Find the word "import" in the data. Return every line where it appears.

Stored data:

:::

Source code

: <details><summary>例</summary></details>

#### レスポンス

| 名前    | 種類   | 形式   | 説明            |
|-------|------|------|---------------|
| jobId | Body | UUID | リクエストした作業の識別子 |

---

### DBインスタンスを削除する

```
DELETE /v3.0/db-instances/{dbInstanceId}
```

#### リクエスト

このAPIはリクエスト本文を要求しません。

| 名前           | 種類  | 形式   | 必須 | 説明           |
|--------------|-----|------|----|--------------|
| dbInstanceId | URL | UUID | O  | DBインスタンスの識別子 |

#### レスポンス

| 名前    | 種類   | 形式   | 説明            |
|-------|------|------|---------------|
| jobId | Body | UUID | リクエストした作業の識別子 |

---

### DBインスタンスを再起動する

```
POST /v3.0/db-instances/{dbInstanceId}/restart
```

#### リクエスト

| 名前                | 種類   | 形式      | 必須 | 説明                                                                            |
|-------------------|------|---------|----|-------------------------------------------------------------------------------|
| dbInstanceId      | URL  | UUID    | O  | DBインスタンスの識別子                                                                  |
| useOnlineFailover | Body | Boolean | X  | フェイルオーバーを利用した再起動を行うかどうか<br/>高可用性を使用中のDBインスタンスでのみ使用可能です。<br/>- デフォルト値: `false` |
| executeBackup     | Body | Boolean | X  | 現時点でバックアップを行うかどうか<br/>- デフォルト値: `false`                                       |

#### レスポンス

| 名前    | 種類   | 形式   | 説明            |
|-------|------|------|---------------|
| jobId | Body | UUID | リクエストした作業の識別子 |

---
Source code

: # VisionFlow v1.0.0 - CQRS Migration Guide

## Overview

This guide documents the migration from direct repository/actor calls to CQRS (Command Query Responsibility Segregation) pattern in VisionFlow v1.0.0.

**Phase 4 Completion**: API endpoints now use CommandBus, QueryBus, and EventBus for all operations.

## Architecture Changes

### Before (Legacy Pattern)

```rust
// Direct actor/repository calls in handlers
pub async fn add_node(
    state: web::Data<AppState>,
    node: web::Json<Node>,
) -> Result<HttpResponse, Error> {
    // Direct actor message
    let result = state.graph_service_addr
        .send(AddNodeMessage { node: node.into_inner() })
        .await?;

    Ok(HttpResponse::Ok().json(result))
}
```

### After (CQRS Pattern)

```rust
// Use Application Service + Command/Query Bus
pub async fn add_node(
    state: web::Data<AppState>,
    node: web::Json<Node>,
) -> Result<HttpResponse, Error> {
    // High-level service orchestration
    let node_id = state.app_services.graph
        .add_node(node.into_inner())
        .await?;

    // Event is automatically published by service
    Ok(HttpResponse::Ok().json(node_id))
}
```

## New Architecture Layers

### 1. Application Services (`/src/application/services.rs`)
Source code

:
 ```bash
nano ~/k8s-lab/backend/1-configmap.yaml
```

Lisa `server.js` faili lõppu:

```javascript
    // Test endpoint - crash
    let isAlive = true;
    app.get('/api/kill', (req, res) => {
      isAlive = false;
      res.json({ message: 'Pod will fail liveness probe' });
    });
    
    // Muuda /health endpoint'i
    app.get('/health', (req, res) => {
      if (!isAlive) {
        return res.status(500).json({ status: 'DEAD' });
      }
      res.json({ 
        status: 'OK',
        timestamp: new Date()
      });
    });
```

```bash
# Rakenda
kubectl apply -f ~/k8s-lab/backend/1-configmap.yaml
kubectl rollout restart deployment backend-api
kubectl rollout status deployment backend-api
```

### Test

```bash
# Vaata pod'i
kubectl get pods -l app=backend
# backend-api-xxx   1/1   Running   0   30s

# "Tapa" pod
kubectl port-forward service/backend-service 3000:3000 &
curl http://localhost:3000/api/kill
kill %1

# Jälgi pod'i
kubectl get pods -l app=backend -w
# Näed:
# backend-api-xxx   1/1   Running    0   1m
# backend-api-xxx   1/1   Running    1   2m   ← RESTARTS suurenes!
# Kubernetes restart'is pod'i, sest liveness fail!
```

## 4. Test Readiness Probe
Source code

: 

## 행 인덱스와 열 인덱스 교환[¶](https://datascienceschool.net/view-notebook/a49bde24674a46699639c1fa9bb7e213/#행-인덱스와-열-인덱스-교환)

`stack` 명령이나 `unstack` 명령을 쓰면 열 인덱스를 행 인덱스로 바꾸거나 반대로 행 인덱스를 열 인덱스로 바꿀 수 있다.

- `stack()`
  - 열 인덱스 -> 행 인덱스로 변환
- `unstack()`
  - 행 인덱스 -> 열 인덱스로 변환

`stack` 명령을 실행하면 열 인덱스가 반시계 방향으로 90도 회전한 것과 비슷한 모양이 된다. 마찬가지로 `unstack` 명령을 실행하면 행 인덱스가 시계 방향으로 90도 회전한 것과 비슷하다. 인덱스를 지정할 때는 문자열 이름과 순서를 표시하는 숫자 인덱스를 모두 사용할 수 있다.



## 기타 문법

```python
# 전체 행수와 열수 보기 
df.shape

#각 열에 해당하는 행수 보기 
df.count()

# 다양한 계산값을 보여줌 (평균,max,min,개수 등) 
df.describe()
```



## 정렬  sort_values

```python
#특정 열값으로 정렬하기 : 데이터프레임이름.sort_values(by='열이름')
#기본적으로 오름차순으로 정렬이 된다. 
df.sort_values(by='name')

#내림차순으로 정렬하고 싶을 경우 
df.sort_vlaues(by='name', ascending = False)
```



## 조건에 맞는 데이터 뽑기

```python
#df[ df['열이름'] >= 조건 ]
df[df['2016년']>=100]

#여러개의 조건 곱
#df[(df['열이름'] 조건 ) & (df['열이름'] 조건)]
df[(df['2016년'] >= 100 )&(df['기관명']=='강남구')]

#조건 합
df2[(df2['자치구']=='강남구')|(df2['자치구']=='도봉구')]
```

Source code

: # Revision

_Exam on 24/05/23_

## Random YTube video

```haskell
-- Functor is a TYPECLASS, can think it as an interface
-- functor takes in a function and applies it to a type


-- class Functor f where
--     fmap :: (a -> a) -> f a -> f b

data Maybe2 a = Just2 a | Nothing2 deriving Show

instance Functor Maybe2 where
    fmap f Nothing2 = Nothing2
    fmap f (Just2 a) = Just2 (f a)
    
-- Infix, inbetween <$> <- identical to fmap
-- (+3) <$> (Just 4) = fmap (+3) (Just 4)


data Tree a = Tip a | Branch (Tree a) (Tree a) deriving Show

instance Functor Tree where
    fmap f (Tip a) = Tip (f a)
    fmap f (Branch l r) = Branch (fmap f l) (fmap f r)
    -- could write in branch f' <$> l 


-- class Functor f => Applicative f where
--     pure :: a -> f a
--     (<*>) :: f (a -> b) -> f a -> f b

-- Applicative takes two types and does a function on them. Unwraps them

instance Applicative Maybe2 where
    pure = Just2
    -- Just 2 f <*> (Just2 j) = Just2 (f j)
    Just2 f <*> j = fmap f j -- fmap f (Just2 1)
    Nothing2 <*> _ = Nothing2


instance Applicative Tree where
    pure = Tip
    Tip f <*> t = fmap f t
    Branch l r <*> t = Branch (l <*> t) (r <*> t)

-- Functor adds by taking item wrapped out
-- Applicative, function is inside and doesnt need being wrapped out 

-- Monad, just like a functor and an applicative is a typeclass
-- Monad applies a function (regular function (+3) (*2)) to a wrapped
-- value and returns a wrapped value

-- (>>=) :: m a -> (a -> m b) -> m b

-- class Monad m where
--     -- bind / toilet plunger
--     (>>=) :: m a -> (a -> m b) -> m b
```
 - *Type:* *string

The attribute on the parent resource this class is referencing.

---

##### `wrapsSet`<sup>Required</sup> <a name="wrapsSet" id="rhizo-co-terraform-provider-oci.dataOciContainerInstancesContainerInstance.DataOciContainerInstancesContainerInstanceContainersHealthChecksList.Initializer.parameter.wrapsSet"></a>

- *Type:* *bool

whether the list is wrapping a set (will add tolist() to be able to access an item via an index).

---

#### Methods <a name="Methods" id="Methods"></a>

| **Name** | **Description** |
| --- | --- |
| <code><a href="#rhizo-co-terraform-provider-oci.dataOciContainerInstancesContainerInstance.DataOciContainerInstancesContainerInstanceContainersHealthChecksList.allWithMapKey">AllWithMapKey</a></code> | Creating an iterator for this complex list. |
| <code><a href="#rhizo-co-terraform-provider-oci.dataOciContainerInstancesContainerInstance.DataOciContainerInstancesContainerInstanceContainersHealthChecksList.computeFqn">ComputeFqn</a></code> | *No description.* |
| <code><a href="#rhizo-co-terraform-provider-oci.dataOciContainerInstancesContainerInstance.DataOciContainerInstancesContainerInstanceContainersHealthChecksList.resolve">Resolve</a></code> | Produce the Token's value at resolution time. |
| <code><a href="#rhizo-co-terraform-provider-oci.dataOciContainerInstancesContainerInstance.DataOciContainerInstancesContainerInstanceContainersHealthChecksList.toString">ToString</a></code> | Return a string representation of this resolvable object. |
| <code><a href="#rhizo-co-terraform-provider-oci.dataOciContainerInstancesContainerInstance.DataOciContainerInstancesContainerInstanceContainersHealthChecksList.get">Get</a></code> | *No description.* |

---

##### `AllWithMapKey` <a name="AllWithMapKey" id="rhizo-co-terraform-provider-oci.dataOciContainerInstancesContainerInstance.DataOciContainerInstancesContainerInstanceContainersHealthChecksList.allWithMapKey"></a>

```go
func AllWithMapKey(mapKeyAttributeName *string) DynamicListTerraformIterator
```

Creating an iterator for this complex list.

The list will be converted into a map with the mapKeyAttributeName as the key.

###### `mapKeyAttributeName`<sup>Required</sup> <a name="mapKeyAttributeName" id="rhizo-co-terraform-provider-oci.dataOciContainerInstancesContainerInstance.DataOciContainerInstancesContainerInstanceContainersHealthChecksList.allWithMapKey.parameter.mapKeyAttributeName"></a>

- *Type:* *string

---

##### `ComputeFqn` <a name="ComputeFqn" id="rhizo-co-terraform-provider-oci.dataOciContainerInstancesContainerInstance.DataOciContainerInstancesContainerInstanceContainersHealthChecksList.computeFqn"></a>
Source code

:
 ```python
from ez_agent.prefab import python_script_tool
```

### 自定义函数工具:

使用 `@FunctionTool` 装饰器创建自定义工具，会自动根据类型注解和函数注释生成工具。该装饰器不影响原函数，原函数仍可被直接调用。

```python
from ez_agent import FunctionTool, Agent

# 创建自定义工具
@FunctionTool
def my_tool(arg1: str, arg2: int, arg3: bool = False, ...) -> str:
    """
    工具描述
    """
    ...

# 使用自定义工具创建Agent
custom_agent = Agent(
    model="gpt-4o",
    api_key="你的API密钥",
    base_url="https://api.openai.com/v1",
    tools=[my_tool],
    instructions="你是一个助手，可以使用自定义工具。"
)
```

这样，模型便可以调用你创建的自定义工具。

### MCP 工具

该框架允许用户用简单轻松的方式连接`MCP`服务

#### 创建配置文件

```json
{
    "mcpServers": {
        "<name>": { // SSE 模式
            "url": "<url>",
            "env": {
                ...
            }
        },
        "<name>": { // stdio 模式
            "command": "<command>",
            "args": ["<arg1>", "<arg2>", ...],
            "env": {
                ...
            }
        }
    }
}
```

:::

• _REPLY TO THE TASK_
from ez_agent.prefab import python_script_tool
from ez_agent import FunctionTool, Agent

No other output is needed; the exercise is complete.